Aboutir, se dit figurément en Morale, de la fin que les choses peuvent avoir. Spectare, pertinere. Ce procès a abouti enfin à une transaction. On ne sait où aboutiront tous ces grands desseins. Cette grande recherche n’aboutira à rien. Ce long compliment n’a abouti qu’à me demander de l’argent à prêter. Les murmures alloient aboutir à une sédition. Vaug.

Aboutir, se dit aussi en Médecine, d’une plaie qui vient à suppuration. Suppurare. On met des emplâtres, des cataplasmes, pour faire aboutir des bubons, des abcès, des froncles, des tumeurs.

Aboutir, en termes de Plombier, signifie, Revêtir de tables minces de plomb blanchi, une corniche, un ornement, ou toute autre saillie d’Architecture & de Sculpture de bois. Plumbeas lamellas operi sculpto superaddere. On se sert pour cela de coins, & autres outils ; mais ensorte que l’épaisseur du métal n’empêche pas que le profil ne se conserve. Quelques-uns disent amboutir.

Aboutir, v. n. & n. p. avec le pronom personnel, se dit en termes de jardinage, pour signifier que les arbres sont boutonnés. Ainsi nos Jardiniers disent : Nos arbres s’aboutissent fort bien cette année. Les poiriers s’aboutirent très-peu l’année passée. Nos péchers sont bien aboutis. On applique ce mot aux arbres par rapport à aboutir, qui signifie à l’égard des animaux, faire comme une espèce de tête, un abcès ; en Latin, Caput facere ; parce que les boutons des arbres naissent comme de petites têtes. Liger. Peut-être aussi que les Jardiniers qui n’entendent pas tant, de finesse, l’ont tiré de bouton, & l’ont dit au lieu de boutonner. Je doute que nos Jardiniers sachent ce que veut dire aboutir en termes de Médecine. Arbres bien ou mal aprêtés, bien ou mal préparés, bien ou mal aboutis, sont termes qui signifient la même chose. La Quint.

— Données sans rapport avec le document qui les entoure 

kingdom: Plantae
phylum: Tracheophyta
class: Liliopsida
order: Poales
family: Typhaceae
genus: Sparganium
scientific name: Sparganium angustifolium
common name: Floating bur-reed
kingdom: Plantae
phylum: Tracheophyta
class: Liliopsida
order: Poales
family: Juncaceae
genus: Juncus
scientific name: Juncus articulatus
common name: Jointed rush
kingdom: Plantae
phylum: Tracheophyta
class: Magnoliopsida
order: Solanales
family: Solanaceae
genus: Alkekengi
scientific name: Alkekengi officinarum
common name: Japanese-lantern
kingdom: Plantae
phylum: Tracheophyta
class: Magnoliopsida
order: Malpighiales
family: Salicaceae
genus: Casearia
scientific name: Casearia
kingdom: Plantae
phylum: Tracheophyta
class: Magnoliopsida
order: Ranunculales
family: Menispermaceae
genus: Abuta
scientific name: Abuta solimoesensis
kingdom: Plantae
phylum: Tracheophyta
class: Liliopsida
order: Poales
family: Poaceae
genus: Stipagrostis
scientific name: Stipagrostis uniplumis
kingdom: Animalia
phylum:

ABOUTISSANT, ante. adj. Qui touche par un bout. Terminatus. Cette pièce de pré est aboutissante à la rivière par un bout, & par l’autre à la varenne.

On dit au substantif, Ce champ a la forêt & deux grands chemins pour ses tenans & aboutissans ; ce sont les bouts, & les côtés par où il tient à d’autres.

On dit au Palais, Donner une déclaration d’héritage par tenans & aboutissans, quand on désigne les bornes & les limites de tous les côtés : ce qu’on appelle autrement les bouts & joûtes. Fines laterum & capitum agri. Une saisie réelle des biens roturiers doit contenir tous les tenans & aboutissans.

On dit figurément, Savoir tous les tenans & aboutissans d’une affaire, d’une entreprise ; pour dire, En connoître parfaitement le secret, en savoir le fort & le foible, toutes les circonstances & les dépendances. Singula causæ capita, ordo rei & series.

ABOUTISSEMENT, s. m. Terme de couture. C’est une pièce d’étoffe que l’on coud avec une autre qui n’est pas assez longue pour aller jusqu’où l’on veut. Productio. Cette pièce est trop courte, il y faut mettre un aboutissement pour l’allonger.

ABOUTS, au lieu de BOUTS. s. m. Terme de Charpenterie, qui se dit des extrémités de toutes les pièces de Charpenterie & de Menuiserie mises en œuvre. C’est dans l’assemblage de la Charpenterie, la partie du bout d’une pièce de bois, depuis une entaille, ou une mortoise. Materiaræ structuræ extrema. Les Couvreurs disent aussi, On remanie about.

Tous ces mots viennent de bout.

ABOYER, Voyez ABOYER.

ABR.

ABRACADABRA. Terme Barbare, qui se trouve dans les Lettres de Voiture. C’est dans la 192e Lettre à M. Costar, qu’il lui propose, en riant, cette recette pour la fièvre.

Inscribas chartæ quod dicitur Abracadabra.
Sæpius & subter repetas, mirabile dictu,
Doneo in angustum redigatur littera conum.

C’est-à-dire, Abracadabra, & au-dessous Abracadabr, & à la troisième ligne, Abracadab, &c. Mr Voiture a raison de se railler de cette recette, & on auroit de la peine à croire que personne y eût jamais ajoûté foi, si l’on ne savoit d’ailleurs de quels excès l’esprit humain est capable, lorsqu’il s’abandonne à la superstition & à l’amour des nouveautés en fait de Religion.

Abracadabra, étoit une inscription qui servoit de caractère pour guérir plusieurs maladies, & chasser les Démons. L’Auteur de ce caractère superstitieux vivoit sous l’Empereur Adrien.